Alcovy Judicial Circuit Superior Court Judge Horace Johnson saw how mentoring programs can have a positive impact on communities during his time in Leadership Georgia about 14 years ago. Since then, he – along with a group of passionate volunteers – has created a mentoring program in Newton County.
Johnson said he came home from his Leadership Georgia trip excited and enlisted the help of community members, fellow judges and businesspeople in the community and got Newton Mentoring Inc. off the ground. Newton Mentoring Inc. is a non-profit, 501(c)3 that offers a “transformative” experience for mentors and mentees.
“Everybody talks about having a more fulfilling community life for us all, including safety and all of the things we want in life fulfilling community life,” he said. “And I think this program offers an opportunity for you to make a very small commitment of time and effort.”
Newton Mentoring volunteers are asked to commit one-hour per week to visit with their mentee at their respective school. The program allows students and mentors the chance to talk and interact with people who they normally wouldn’t come in contact with.
“That’s the beauty and simplicity of the program,” Johnson said.
“It is a chance to talk and interact in things and opportunities and spaces to help you to know that there’s more life has to offer than what you might be experiencing in your space here in Newton County and for some kids that’s huge.”
Johnson urges local businesses, churches and organizations to encourage employees and members participation in the mentorship program by offering an hour off once a week to go to the schools. He said Newton Mentoring is unlike other non-profits, because it does not ask for a monetary donation, but a donation of time.

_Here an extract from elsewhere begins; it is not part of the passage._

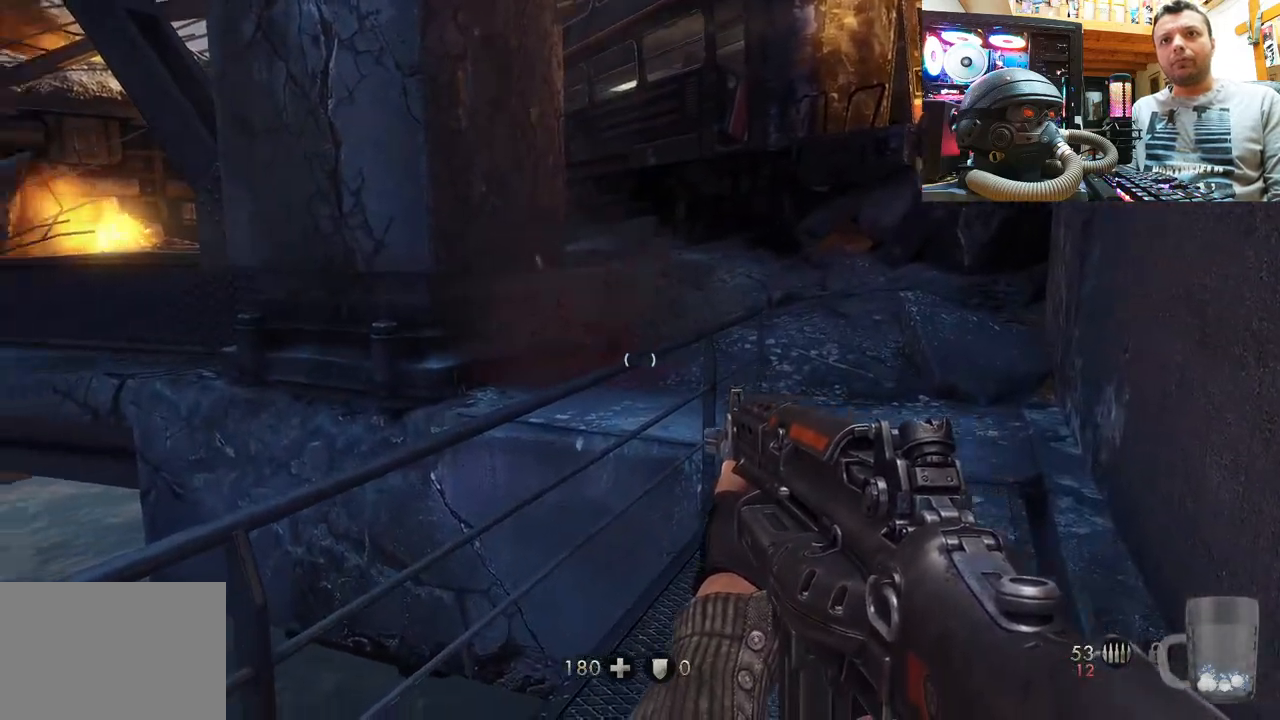
{"dt_ms": 500, "buttons": [], "left_stick": "center", "right_stick": "center", "events": [[50, "right_stick", "center"], [133, "left_stick", "up"], [333, "left_stick", "center"]]}
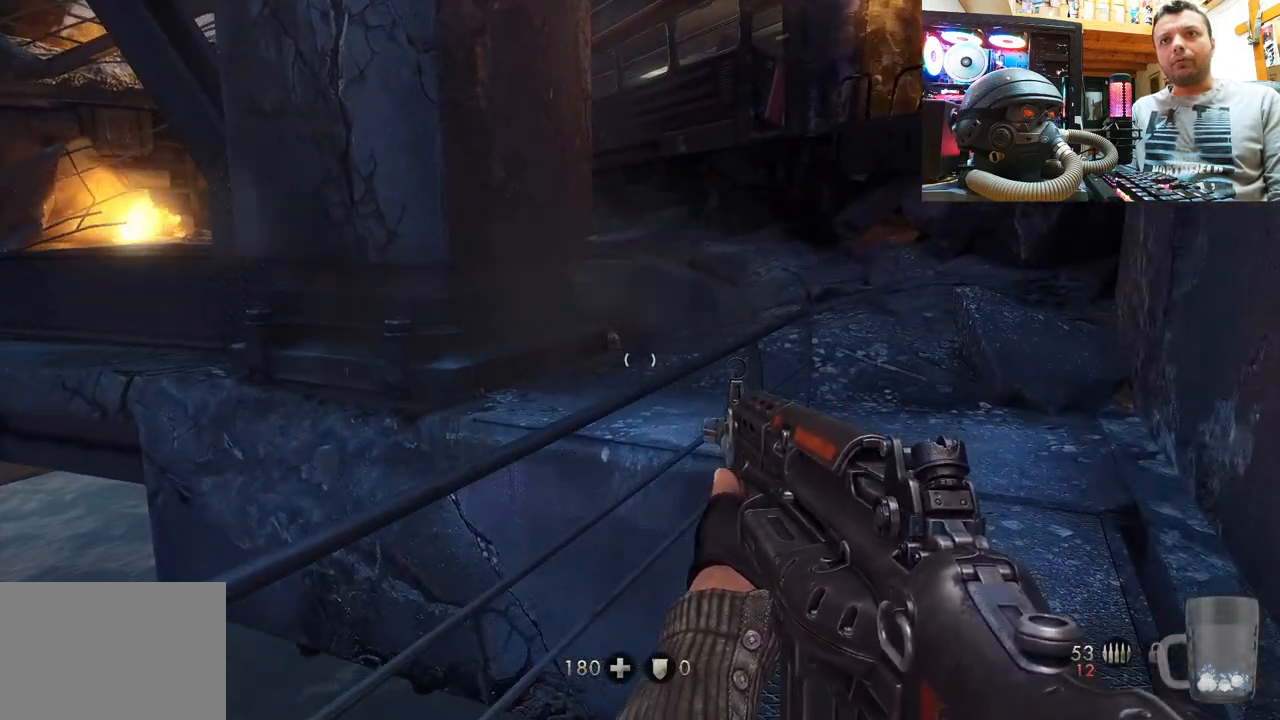
{"dt_ms": 500, "buttons": [], "left_stick": "center", "right_stick": "center", "events": [[150, "left_stick", "down-right"], [183, "right_stick", "right"], [317, "left_stick", "up-right"], [400, "right_stick", "center"], [450, "left_stick", "center"]]}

“We need people power, that’s what we need,” he said.
Johnson said he was blessed to have good parents and teacher role models growing up and he wants to make sure all children in Newton County also have that story to tell. Serving as a judge in the local Superior Court has continued to drive Johnson to make a difference.
“Most of the time, unfortunately, every person that gets in trouble didn’t wake up and decide they were going to be that way,” he said. “I think we can save more than we lose if we put in a little bit of effort – just a little bit of effort and a little bit of love. That drive me and I realize that because I have been blessed I’m called to give more.”